Positron scattering and annihilation in hydrogenlike ions

Abstract

Diagrammatic many-body theory is used to calculate the scattering phase shifts, normalized annihilation rates ${Z}_{\mathrm{eff}}$, and annihilation $\ensuremath{\gamma}$ spectra for positron collisions with the hydrogenlike ions He${}^{+}$, Li${}^{2+}$, B${}^{4+}$, and F${}^{8+}$. Short-range electron-positron correlations and longer-range positron-ion correlations are accounted for by evaluating nonlocal corrections to the annihilation vertex and the exact positron self-energy. The numerical calculation of the many-body theory diagrams is performed using $B$-spline basis sets. To elucidate the role of the positron-ion repulsion, the annihilation rate is also estimated analytically in the Coulomb-Born approximation.
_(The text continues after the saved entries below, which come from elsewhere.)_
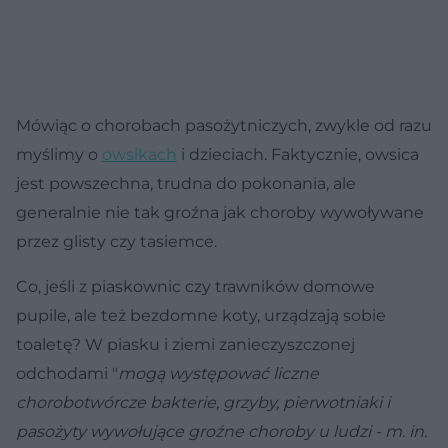
Mówiąc o chorobach pasożytniczych, zwykle od razu
myślimy o
owsikach
i dzieciach. Faktycznie, owsica
jest powszechna, trudna do pokonania, ale
generalnie nie tak groźna jak choroby wywoływane
przez glisty czy tasiemce.
Co, jeśli z piaskownic czy trawników domowe
pupile, ale też bezdomne koty, urządzają sobie
toaletę? W piasku i ziemi zanieczyszczonej
odchodami "
mogą występować liczne
chorobotwórcze bakterie, grzyby, pierwotniaki i
pasożyty wywołujące groźne choroby u ludzi - m. in.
It is found that the energy dependence and magnitude of ${Z}_{\mathrm{eff}}$ are governed by the Gamow factor that characterizes the suppression of the positron wave function near the ion. For all of the H-like ions, the correlation enhancement of the annihilation rate is found to be predominantly due to corrections to the annihilation vertex, while the corrections to the positron wave function play only a minor role. Results of the calculations for $s$-, $p$-, and $d$-wave incident positrons of energies up to the positronium-formation threshold are presented. Where comparison is possible, our values are in excellent agreement with the results obtained using other, e.g., variational, methods. The annihilation-vertex enhancement factors obtained in the present calculations are found to scale approximately as $1+(1.6+0.46\ensuremath{\ell})/{Z}_{i}$, where ${Z}_{i}$ is the net charge of the ion and $\ensuremath{\ell}$ is the positron orbital angular momentum. Our results for positron annihilation in H-like ions provide insights into the problem of positron annihilation with core electrons in atoms and condensed matter systems, which have similar binding energies.